Ainsi s'expliquait Claude Royet-Journoud dans la revue Action poétique en mars 1982. Les objets contiennent l'infini (Gallimard, 1984) confirme et vérifie ce propos. Publié six ans après La notion d'obstacle, ce livre compte à peine cent pages; il est composé de sept parties brèves, certaines écrites en vers très courts, d'autres en proses fragmentaires.
Si Claude Royet-Journoud s'attache davantage à défaire l'événement qu'à bâtir quelque demeure irréelle, il poursuit cette tâche avec un soin méticuleux, comparable à celui de l'écrivain "classique" , chassant impitoyablement les scories, nettoyant la langue, soucieux des rapports "du souffle et du sens" , des glissements, des ruptures, et s'attachant à "faire travailler des unités minimales de sens". A ses yeux, les métaphores et autres artifices dévoient la parole qu'ils enchantent. Volontairement très plate, sa langue fuit ces surcroîts. A l'enivrement du langage qui affuble d'une illusoire souveraineté ce sujet précaire qu'est le poète, Royet-Journoud préfère la dépossession, l'absence à soi-même, les stigmates d'une langue en quête de son identité, aléatoire. Ainsi assistons-nous, en le lisant, aux tentatives renouvelées des mots pour prendre langue avec le monde.

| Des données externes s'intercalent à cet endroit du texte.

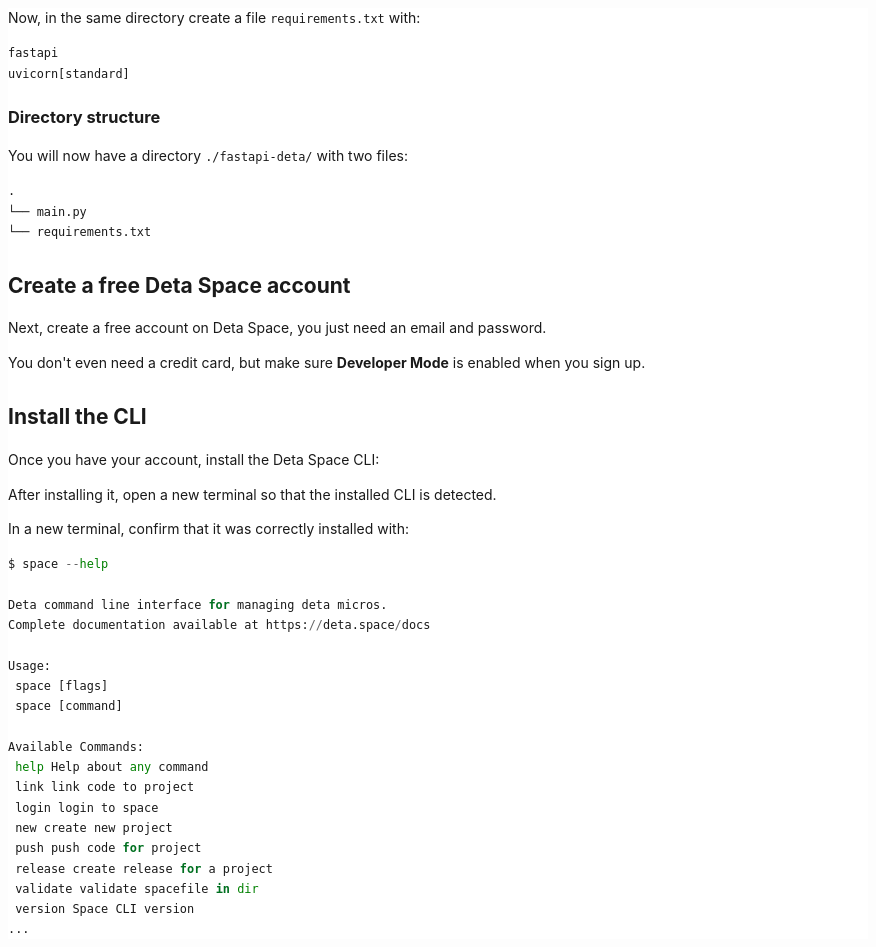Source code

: Now, in the same directory create a file `requirements.txt` with:



```python
fastapi
uvicorn[standard]

```

### Directory structure


You will now have a directory `./fastapi-deta/` with two files:



```python
.
└── main.py
└── requirements.txt

```

## Create a free **Deta Space** account


Next, create a free account on Deta Space, you just need an email and password.


You don't even need a credit card, but make sure **Developer Mode** is enabled when you sign up.


## Install the CLI


Once you have your account, install the Deta Space CLI:


After installing it, open a new terminal so that the installed CLI is detected.


In a new terminal, confirm that it was correctly installed with:




```python
$ space --help

Deta command line interface for managing deta micros.
Complete documentation available at https://deta.space/docs

Usage:
 space [flags]
 space [command]

Available Commands:
 help Help about any command
 link link code to project
 login login to space
 new create new project
 push push code for project
 release create release for a project
 validate validate spacefile in dir
 version Space CLI version
...

```
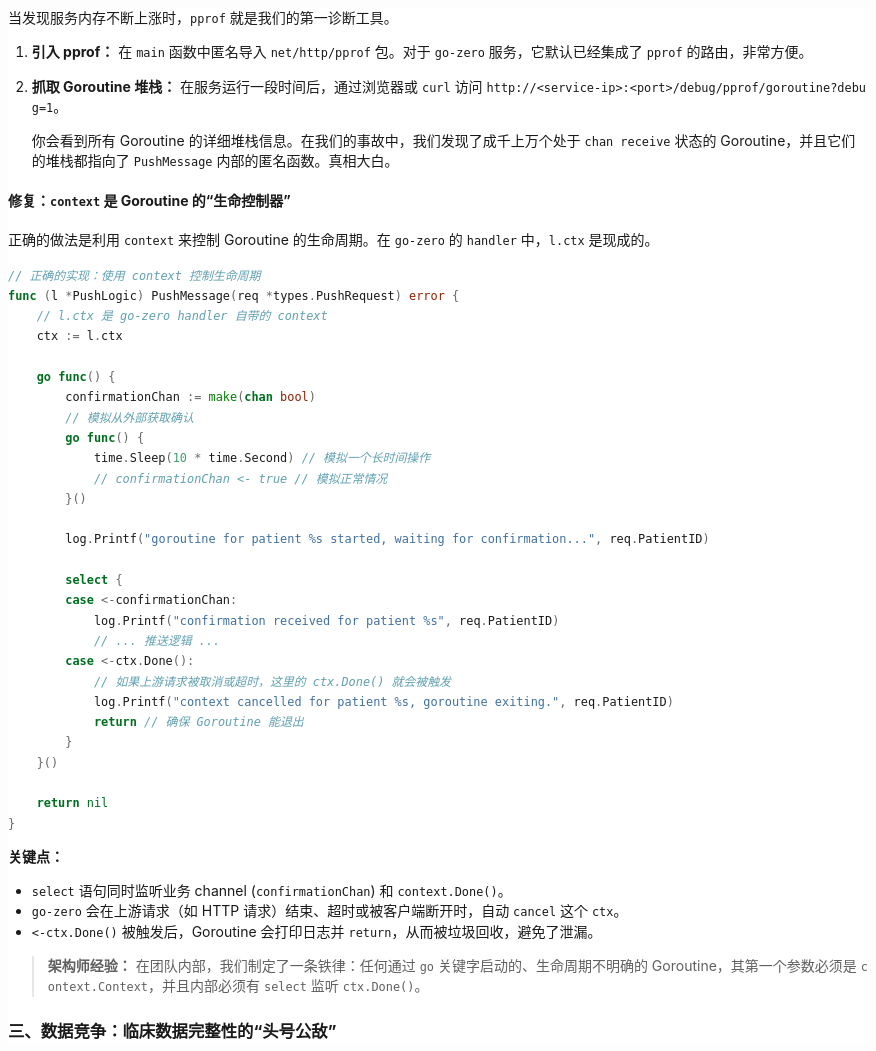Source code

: 当发现服务内存不断上涨时，`pprof` 就是我们的第一诊断工具。

1.  **引入 pprof：** 在 `main` 函数中匿名导入 `net/http/pprof` 包。对于 `go-zero` 服务，它默认已经集成了 `pprof` 的路由，非常方便。

2.  **抓取 Goroutine 堆栈：** 在服务运行一段时间后，通过浏览器或 `curl` 访问 `http://<service-ip>:<port>/debug/pprof/goroutine?debug=1`。

    你会看到所有 Goroutine 的详细堆栈信息。在我们的事故中，我们发现了成千上万个处于 `chan receive` 状态的 Goroutine，并且它们的堆栈都指向了 `PushMessage` 内部的匿名函数。真相大白。

#### 修复：`context` 是 Goroutine 的“生命控制器”

正确的做法是利用 `context` 来控制 Goroutine 的生命周期。在 `go-zero` 的 `handler` 中，`l.ctx` 是现成的。

```go
// 正确的实现：使用 context 控制生命周期
func (l *PushLogic) PushMessage(req *types.PushRequest) error {
	// l.ctx 是 go-zero handler 自带的 context
	ctx := l.ctx 
	
	go func() {
		confirmationChan := make(chan bool)
		// 模拟从外部获取确认
		go func() {
			time.Sleep(10 * time.Second) // 模拟一个长时间操作
			// confirmationChan <- true // 模拟正常情况
		}()

		log.Printf("goroutine for patient %s started, waiting for confirmation...", req.PatientID)
		
		select {
		case <-confirmationChan:
			log.Printf("confirmation received for patient %s", req.PatientID)
			// ... 推送逻辑 ...
		case <-ctx.Done():
			// 如果上游请求被取消或超时，这里的 ctx.Done() 就会被触发
			log.Printf("context cancelled for patient %s, goroutine exiting.", req.PatientID)
			return // 确保 Goroutine 能退出
		}
	}()
	
	return nil
}
```

**关键点：**

*   `select` 语句同时监听业务 channel (`confirmationChan`) 和 `context.Done()`。
*   `go-zero` 会在上游请求（如 HTTP 请求）结束、超时或被客户端断开时，自动 `cancel` 这个 `ctx`。
*   `<-ctx.Done()` 被触发后，Goroutine 会打印日志并 `return`，从而被垃圾回收，避免了泄漏。

> **架构师经验：** 在团队内部，我们制定了一条铁律：任何通过 `go` 关键字启动的、生命周期不明确的 Goroutine，其第一个参数必须是 `context.Context`，并且内部必须有 `select` 监听 `ctx.Done()`。

### 三、数据竞争：临床数据完整性的“头号公敌”
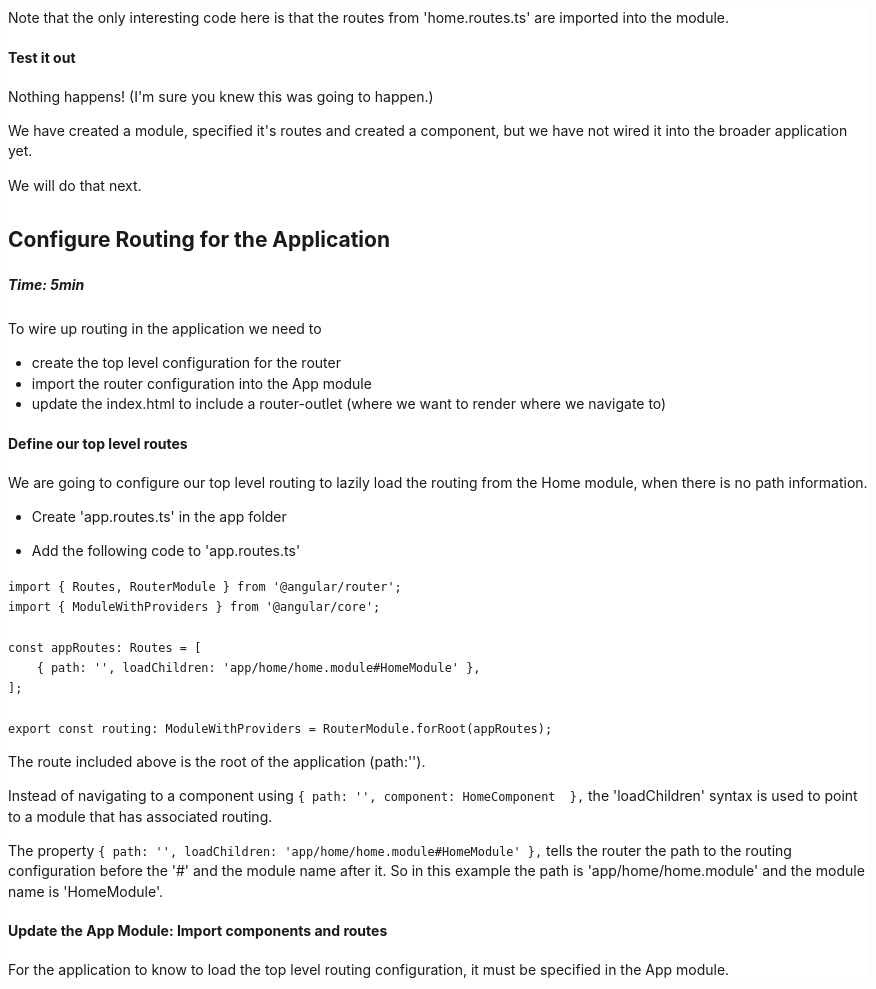 Note that the only interesting code here is that the routes from 'home.routes.ts' are imported into the module.


#### Test it out

Nothing happens! (I'm sure you knew this was going to happen.)

We have created a module, specified it's routes and created a component, but we have not wired it into the broader application yet.

We will do that next.

## Configure Routing for the Application
##### Time: 5min

To wire up routing in the application we need to

- create the top level configuration for the router
- import the router configuration into the App module
- update the index.html to include a router-outlet (where we want to render where we navigate to)


#### Define our top level routes


We are going to configure our top level routing to lazily load the routing from the Home module, when there is no path information.

- Create 'app.routes.ts' in the app folder

- Add the following code to 'app.routes.ts'

```
import { Routes, RouterModule } from '@angular/router';
import { ModuleWithProviders } from '@angular/core';

const appRoutes: Routes = [
    { path: '', loadChildren: 'app/home/home.module#HomeModule' },
];

export const routing: ModuleWithProviders = RouterModule.forRoot(appRoutes);

```

The route included above is the root of the application (path:''). 

Instead of navigating to a component using `{ path: '', component: HomeComponent  },`  the 'loadChildren' syntax is used to point to a module that has associated routing. 

The property `{ path: '', loadChildren: 'app/home/home.module#HomeModule' },` tells the router the path to the routing configuration before the '#' and the module name after it. So in this example the path is 'app/home/home.module' and the module name is 'HomeModule'.

#### Update the App Module: Import components and routes

For the application to know to load the top level routing configuration, it must be specified in the App module.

La première partie du livre, intitulée Le drap maternel ou la restitution, commence par " les premières lignes du jour", comme on dit "les premières lueurs de l'aube". Nous sommes bien à l'orée, tant du livre que de l'acte de son écriture, dans la famine et l'attente de quelque chose à naître. Sans autre préalable, nous assistons au lever du langage, "comme de l'orage et du sommeil" , ou "comme aiguiser un couteau".
Plus loin, Elle dans la répétition vient conter distraitement une intrigue sans reliefs ni rebonds dont l'héroïne serait le pronom féminin, lequel semble parfois désigner la main à luvre sur la page, donnant le jour ou commettant "des actes " inaccoutumés" qui sont les rites singuliers de l'écriture.
D'un texte l'autre, le recueil se construit ainsi selon la logique du moindre, de l'imperceptible et de l'accidentel. Royet-Journoud a fait sienne cette phrase de Wittgenstein: "le monde est tout ce qui arrive." Cela seul qui survient dans l'ordinaire, prélevé hors de la prose par le poème, donnera lieu à la "théâtralisation d'un sens à peine fait" .Le poème naît du concret considéré comme une énigme. En persévérant dans le rien, son auteur parvient à voir: il est le lecteur attentif du bas monde. C'est alors que le regard cesse de glisser et de se perdre: il s'accroche et fait corps. L'amour dans les ruines, qui est le titre d'une autre section, définit bien ce travail. Il s'agit là très exactement du récit de l'instant où l'écriture commence: "Tout reprendre à partir d'ici. De cette chaleur hésitante. De l'ombre mal repoussée. Gagnante. A contre-courant du paysage. Dans la roche qui domine." Le poète apparaît alors comme celui qui va dans le seul: "Plus loin encore que. la solitude.Là où nous marchons toujours à notre propre rencontre. Loin l'un de l'autre."
Cette extrême solitude monte du monde même que nul avènement n'ordonne et où, dès lors, tout événement prendra une figure accidentelle. Sur ces ruines, l'amour est une attente obstinée, une fervente répétition. Il implique un don entier de soi aux objets, à la vacance. et l'effort quasi musculaire de résister dans la langue même à l'abandon et la mort. L'amour dans les ruines additionne des phrases brèves où l'on entend la sourde pulsation de l'accidentel. Pas de conjonctions, de coordinations ou de subordinations. Pas de hiérarchie: cette langue pure et neutre annule les images, elle étouffe le démon de l'analogie.
Les objets donc contiennent l'infini: eux seuls se souviennent de notre "âme"; ils contiennent notre infini désir et son échec réitéré. Tout ce que nous ne pouvons dire et qui n'a jamais eu lieu. Ils nous font face, rigoureusement; ils nous répètent que l'infini reste au dehors, celé dans leur impénétrable intériorité.
La démarche de Claude Royet-Journoud est d'une implacable lucidité, Elle naît d'un regard soupçonneux jeté sur l'écriture qui doit cesser d'espérer se lover dans l'inexprimable. Débarrassé de ses oripeaux lyriques, le poétique ne renonce pas, il se renverse, voué désormais, selon le mot de Roger Laporte, "à une attente neutre qui exclut et l'espoir et le désespoir". Préférant au résultat le geste et l'intention, il prémédite intensément sa propre possibilité d'existence et demeure ainsi en suspens.